▶ 任务 1
在讲乐曲重复主题的解题文本段里,一个主题最少要有几个音符?
▶ 任务 2
请接着这篇乐曲重复主题的解题文本段末尾往下写。

▶ 文本段
· · · ·
题意:有 N(1 <= N <=20000) 个音符的序列来表示一首乐曲,每个音符都是 1..88 范围内的整数,现在要找一个重复的主题。“主题” 是整个音符序列的一个子串,它需要满足如下条件:

1. 长度至少为 5 个音符。

2. 在乐曲中重复出现。(可能经过转调,“转调” 的意思是主题序列中每个音符都被加上或减去了同一个整数值)

3. 重复出现的同一主题不能有公共部分。

Solution

后缀数组经典应用, 求最长不重叠的重复子串

此题是转调相同, 那么拿出差分数组来跑后缀数组。

原数组不重叠, 差分数组两个子串要隔开(1)个字符

然后二分长度(x), 两个字符串在一段 (h[i] >=x)的连续区间内, 且首字母位置相距(>x)

最后的原数组重复子串的长度为 (ans + 1)

Code

#include<cstdio>
#include<cstring>
#include<algorithm>
#define rd read()
using namespace std;

const int N = 2e4 + 5, inf = 1e9;

int tax[N], tmp[N], Rank[N], SA[N], rk[N], n, m, h[N], a[N]; 

int read() {
    int X = 0, p = 1; char c = getchar();
    for (; c > '9' || c < '0'; c = getchar())
        if (c == '-') p = -1;
    for (; c >= '0' && c <= '9'; c = getchar())
        X = X * 10 + c - '0';
    return X * p;
}

void radix_sort() {
    memset(tax, 0, sizeof(int) * (m + 1));
    for (int i = 1; i <= n; ++i)
        ++tax[Rank[i]];
    for (int i = 1; i <= m; ++i)
        tax[i] += tax[i - 1];
    for (int i = n; i; --i)
        SA[tax[Rank[tmp[i]]]--] = tmp[i];
}

int cmp(int x, int y, int w) {
    if (tmp[x] != tmp[y]) return 0;
    if ((x + w > n ? -1 : tmp[x + w]) == (y + w > n ? -1 : tmp[y + w])) return 1;
    return 0;
}

void get_SA() {
    for (int i = 1; i <= n; ++i)
· · · ·
▶ 所给资料
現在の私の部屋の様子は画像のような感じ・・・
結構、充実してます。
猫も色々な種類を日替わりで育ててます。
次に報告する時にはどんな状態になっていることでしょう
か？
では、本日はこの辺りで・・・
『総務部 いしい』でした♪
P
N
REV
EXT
· · · ·
▶ 作答区 1
至少 5 个音符。

▶ 作答区 2
        Rank[i] = a[i], tmp[i] = i;
    m = 233;
    radix_sort();
    for (int num = 1, w = 1; num < n; w <<= 1, m = num) {
        num = 0;
        for (int i = n - w + 1; i <= n; ++i)
            tmp[++num] = i;
        for (int i = 1; i <= n; ++i) if (SA[i] > w)
            tmp[++num] = SA[i] - w;
        radix_sort();
        for (int i = 1; i <= n; ++i)
            tmp[i] = Rank[i];
        num = Rank[SA[1]] = 1;
        for (int i = 2; i <= n; ++i)
            if (cmp(SA[i], SA[i - 1], w)) Rank[SA[i]] = num;
        else Rank[SA[i]] = ++num;
    }
}

void get_h() {
    for (int i = 1; i <= n; ++i)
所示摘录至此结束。